Neustart bei den Nachbarn
Mit einem "Neustart" der Koalition und einem umfangreichen Maßnahmenpaket will die österreichische Regierung wieder beim Wähler punkten. Besonders in der Asylpolitik ziehen Bundeskanzler Kern und seine sozialdemokratisch-konservative Regierung die Zügel deutlich an.
Wien

Neustart bei den Nachbarn

Mit einem "Neustart" der Koalition und einem umfangreichen Maßnahmenpaket will die österreichische Regierung wieder beim Wähler punkten. Besonders in der Asylpolitik ziehen Bundeskanzler Kern und seine sozialdemokratisch-konservative Regierung die Zügel deutlich an.

Die österreichische Bundesregierung will mit einer noch schärferen Asylpolitik und einem Beschäftigungsprogramm beim Wähler punkten. Das sind zentrale Punkte eines vereinbarten Paktes, auf den sich die rot-schwarze Koalition aus SPÖ und ÖVP nach fünftägigen Verhandlungen als Grundlage ihres „Neustarts“ geeinigt hat.
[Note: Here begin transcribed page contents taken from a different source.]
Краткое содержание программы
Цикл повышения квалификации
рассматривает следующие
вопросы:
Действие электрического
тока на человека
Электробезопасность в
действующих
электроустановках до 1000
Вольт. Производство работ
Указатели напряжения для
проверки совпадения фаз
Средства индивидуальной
Das 35-seitige Dokument umfasst Maßnahmen, die rund vier Milliarden Euro kosten. Die Gegenfinanzierung soll durch Einsparungen und Umschichtungen in Höhe von 2,8 Milliarden Euro sowie durch erwartete Konjunktur- und Beschäftigungseffekte von 1,2 Milliarden Euro erfolgen. Mit dem Papier wollen die Koalitionäre ihre seit Monaten schwelende Krise beiseite legen.
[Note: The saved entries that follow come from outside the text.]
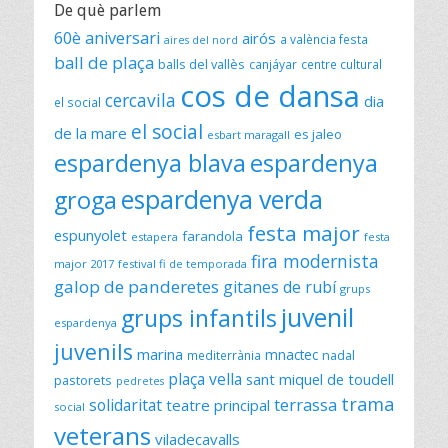
De què parlem
60è aniversari
airós
a valència festa
aires del nord
ball de plaça
balls del vallès
canjáyar
centre cultural
cos de dansa
cercavila
dia
el social
el social
de la mare
es jaleo
esbart maragall
espardenya blava
espardenya
espardenya verda
groga
festa major
espunyolet
farandola
estapera
festa
fira modernista
major 2017
festival fi de temporada
galop de panderetes
gitanes de rubí
grups
juvenil
grups infantils
espardenya
juvenils
marina
mnactec
mediterrània
nadal
plaça vella
sant miquel de toudell
pastorets
pedretes
trama
solidaritat
terrassa
teatre principal
social
veterans
viladecavalls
Empfindliche Strafen für unwillige Ausreisepflichtige

Die Regierung will die Zahl der in Österreich ankommenden und sich rechtswidrig im Land aufhaltenden Migranten massiv reduzieren. Abgelehnte Asylbewerber, die nicht ausreisen, erwartet eine Verwaltungsstrafe von bis zu 15.000 Euro oder ersatzweise sechs Wochen Haft. Mögliche Gefährder, die aus dem Einsatz für die Terrormiliz IS zurückkehren, müssen zumindest mit einer elektronischen Fußfessel rechnen. Außerdem hat die SPÖ dem Drängen von Integrationsminister Sebastian Kurz (ÖVP) nach einem Vollverschleierungsverbot im öffentlichen Raum nachgegeben.

Verpflichtendes Integrationsjahr

Im Sinne der Eingliederung von Migranten wird ein verpflichtendes Integrationsjahr für Asylbewerber mit hoher Bleibewahrscheinlichkeit eingeführt. Die Halbierung der Obergrenze für Asylverfahren, wie sie von der ÖVP gefordert wurde, ist dagegen zunächst vom Tisch.

Die wichtigste Verpflichtung ist, unsere Bevölkerung zu schützen.

Christian Kern, Österreichischer Bundeskanzler

„Die wichtigste Verpflichtung ist, unsere Bevölkerung zu schützen“, meinte Kern mit Blick auf die neue Gefährdungslage. Das Sicherheitspaket umfasst auch eine stärkere Überwachung der Grenzen – unter anderem mittels Kennzeichenerfassung.

Konjunkturprogramm soll 20.000 Jobs schaffen

Auf dem Arbeitsmarkt sollen ältere Langzeitarbeitlose wieder eine bessere Chance bekommen. Dazu sollen in einem Pilotprojekt mit 200 Millionen Euro 20.000 Jobs geschaffen werden. Einen „Beschäftigungsbonus“ verspricht die Regierung allen Unternehmen, die zusätzliche Jobs schaffen. Außerdem soll ein zweites verpflichtendes Gratiskindergartenjahr eingeführt werden. „Wir haben uns verständigt, dass wir schneller und klarer arbeiten müssen“, sagte Vizekanzler und ÖVP-Chef Reinhold Mitterlehner. Zumindest in Sachen Einigkeit ist der „Neustart“ der Regierung in Wien vorerst gelungen: Bei der Sondersitzung zur Verabschiedung des Papiers bekannten sich alle Minister zu der Vereinbarung.